Python 在等周内迭代
我有一个带有Python 在等周内迭代,python,pandas,date,Python,Pandas,Date,我有一个带有日期、值和isoweek字段的数据框,如下所示: date | value | isoweek ----------------------------- 2018-04-01 | 5 | 2018-13 2018-04-10 | 10 | 2018-15 2018-05-01 | 10 | 2018-18 date | value | isoweek ----------------------------- 2018-04-01
日期
、值
和isoweek
字段的数据框,如下所示:
date | value | isoweek
-----------------------------
2018-04-01 | 5 | 2018-13
2018-04-10 | 10 | 2018-15
2018-05-01 | 10 | 2018-18
date | value | isoweek
-----------------------------
2018-04-01 | 5 | 2018-13
NaN | 0 | 2018-14
2018-04-10 | 10 | 2018-15
NaN | 0 | 2018-16
NaN | 0 | 2018-17
2018-05-01 | 10 | 2018-18
其中,isoweek
是相应日期的年周。
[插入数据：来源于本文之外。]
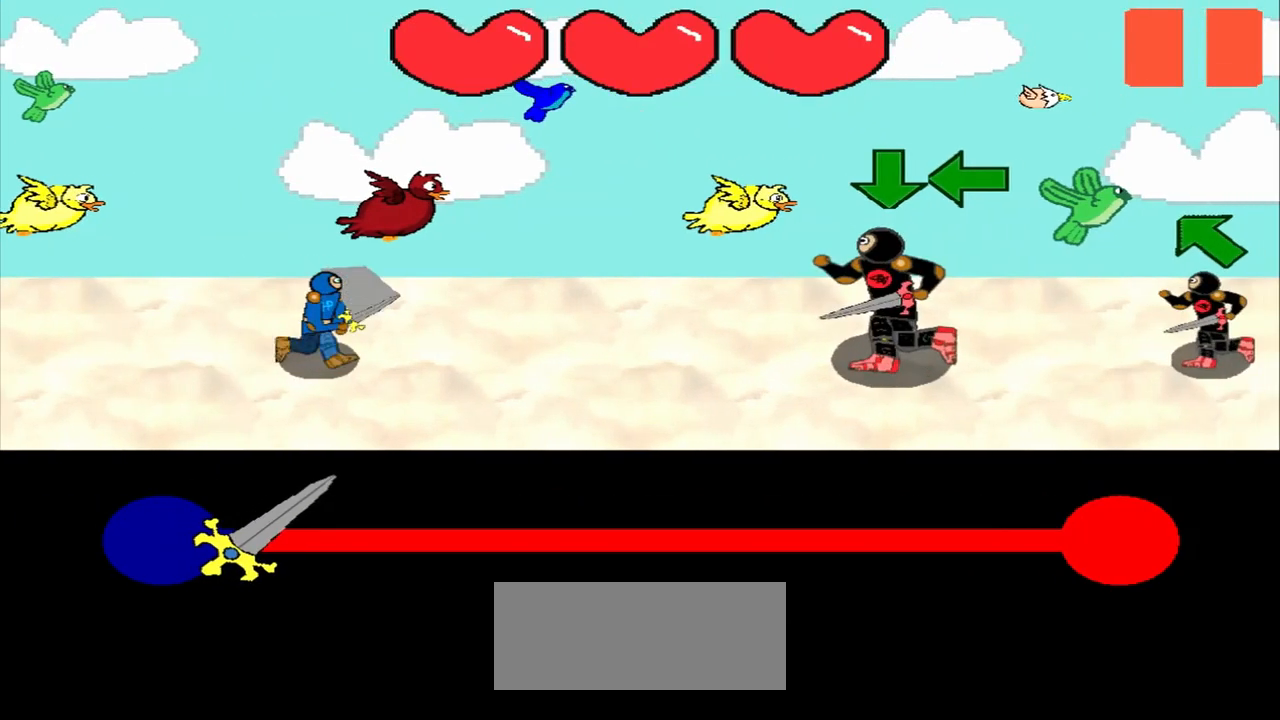
{"dt_ms": 500, "buttons": [], "left_stick": "down", "events": [[500, "left_stick", "down"]]}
我的目标是遍历isoweeks,找到数据中不存在的isoweeks,并在数据框中插入一行,值为0
预期输出如下所示:
date | value | isoweek
-----------------------------
2018-04-01 | 5 | 2018-13
2018-04-10 | 10 | 2018-15
2018-05-01 | 10 | 2018-18
date | value | isoweek
-----------------------------
2018-04-01 | 5 | 2018-13
NaN | 0 | 2018-14
2018-04-10 | 10 | 2018-15
NaN | 0 | 2018-16
NaN | 0 | 2018-17
2018-05-01 | 10 | 2018-18
如何迭代原始数据帧,并在数据中找到所有缺失的isoweeks?可能有点冗长,但在将isoweeks转换为最新版本后,您可以尝试重新采样:
s = pd.to_datetime(df['isoweek']+"-0",format='%Y-%W-%w')
u = df.set_index(s).resample("W").first()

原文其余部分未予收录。